The idea that Mercury might have frozen water emerged in the 1990s, when Earth-based radar telescopes detected highly reflective regions inside several craters near the planet's poles. The planet's axis does not have much tilt, so its poles get little direct sunlight, and the floors of some craters get no direct sunlight at all. Temperatures in those eternal shadows have been calculated to be low enough for water ice to be stable.

NASA's MESSENGER probe, which entered Mercury's orbit in 2011, detected neutron signals from the planet's north pole that were consistent with water ice. For the new study, researchers looked specifically at readings from the spacecraft's laser altimeter. The device is mostly used to map elevation, but it can also be used to track surface reflectance. The addition of those craters to Mercury's ice inventory is significant. Deutsch estimates the total area of the three sheets to be about 3,400 square kilometers.
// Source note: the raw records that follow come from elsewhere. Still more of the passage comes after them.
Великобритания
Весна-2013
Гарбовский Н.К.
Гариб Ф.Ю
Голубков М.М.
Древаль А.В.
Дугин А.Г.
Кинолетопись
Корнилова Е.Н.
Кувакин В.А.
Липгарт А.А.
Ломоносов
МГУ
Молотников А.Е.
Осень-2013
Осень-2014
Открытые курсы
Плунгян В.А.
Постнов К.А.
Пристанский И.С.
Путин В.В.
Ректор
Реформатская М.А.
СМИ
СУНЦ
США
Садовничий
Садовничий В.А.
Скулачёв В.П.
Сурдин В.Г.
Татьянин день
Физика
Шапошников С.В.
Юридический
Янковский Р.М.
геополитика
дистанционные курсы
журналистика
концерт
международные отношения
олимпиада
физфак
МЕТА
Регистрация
Researchers also looked for patches that were smaller than the big crater-based deposits, but still large enough to resolve with the altimeter. They found four, each with diameters of less than about five kilometers. "These four were just the ones we could resolve with the MESSENGER instruments," Deutsch said.

"We think there are probably many, many more of these, ranging in sizes from a kilometer down to a few centimeters," he said. Knowing that these small-scale deposits exist, and that they are likely the source of the slightly brighter surface outside craters, could dramatically increase the ice inventory on Mercury.